BEGIN
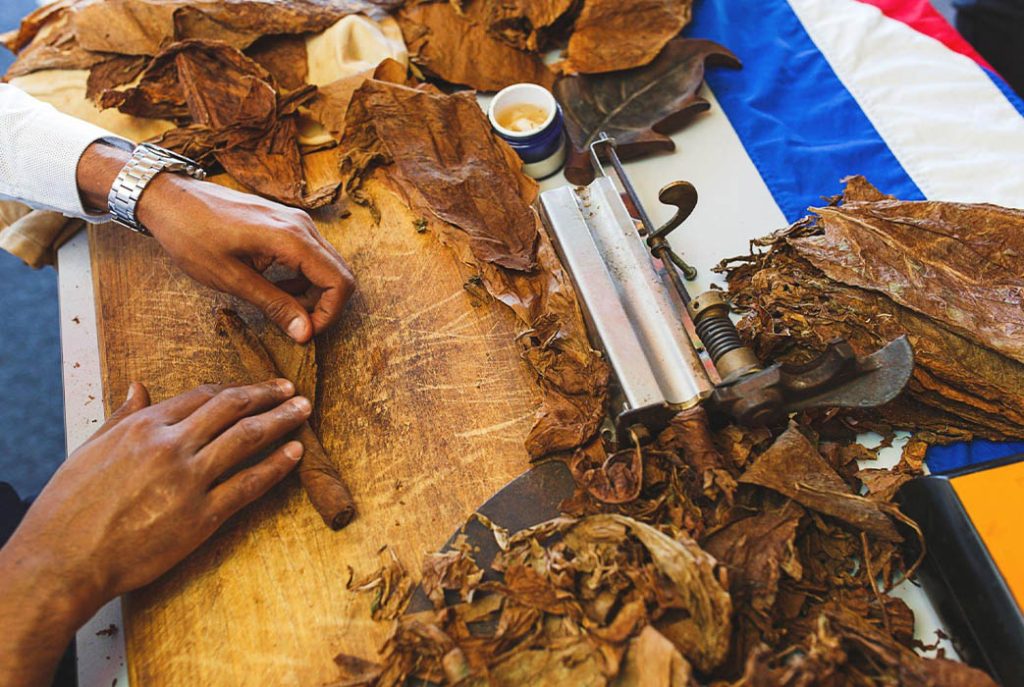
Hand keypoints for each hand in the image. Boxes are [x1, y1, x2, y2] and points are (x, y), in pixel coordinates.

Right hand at [0, 379, 309, 686]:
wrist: (63, 561)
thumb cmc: (69, 507)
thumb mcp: (90, 449)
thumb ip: (123, 415)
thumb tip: (139, 385)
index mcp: (144, 426)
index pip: (203, 396)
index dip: (236, 389)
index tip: (256, 387)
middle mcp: (170, 446)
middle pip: (232, 409)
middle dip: (267, 395)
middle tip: (292, 390)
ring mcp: (188, 480)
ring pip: (247, 438)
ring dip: (281, 420)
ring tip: (303, 411)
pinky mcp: (201, 517)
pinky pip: (249, 484)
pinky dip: (277, 466)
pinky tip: (295, 453)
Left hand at [77, 143, 354, 342]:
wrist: (170, 199)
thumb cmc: (193, 236)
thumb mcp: (231, 279)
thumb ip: (274, 305)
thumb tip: (306, 333)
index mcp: (292, 239)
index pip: (338, 282)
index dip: (329, 314)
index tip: (305, 333)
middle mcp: (302, 226)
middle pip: (339, 273)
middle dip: (324, 305)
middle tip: (295, 324)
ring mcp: (295, 221)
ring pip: (327, 265)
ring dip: (313, 292)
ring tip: (283, 308)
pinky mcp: (286, 222)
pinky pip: (311, 254)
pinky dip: (303, 277)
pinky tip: (278, 287)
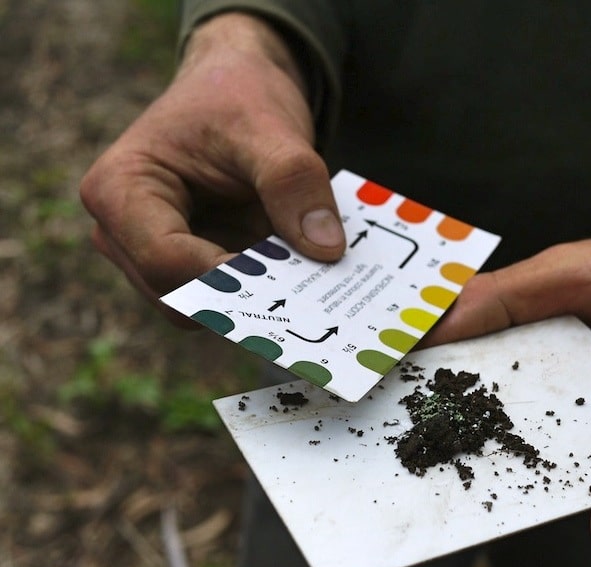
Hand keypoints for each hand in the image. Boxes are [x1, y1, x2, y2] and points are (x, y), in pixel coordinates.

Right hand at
END
TASK TO CARRY OUT: Copy whichever lines in the listing above contain the word "pinky".

SOLUTION FOR THIS EXERCISE:
pinky mcp: (201, 517)
pinky pip: (249, 484)
pinky dip: (277, 466)
pinky tip: (295, 453)
pinky mcp: (286, 222)
pinky pip: (311, 254)
pinky dip: (303, 277)
pinky tip: (278, 287)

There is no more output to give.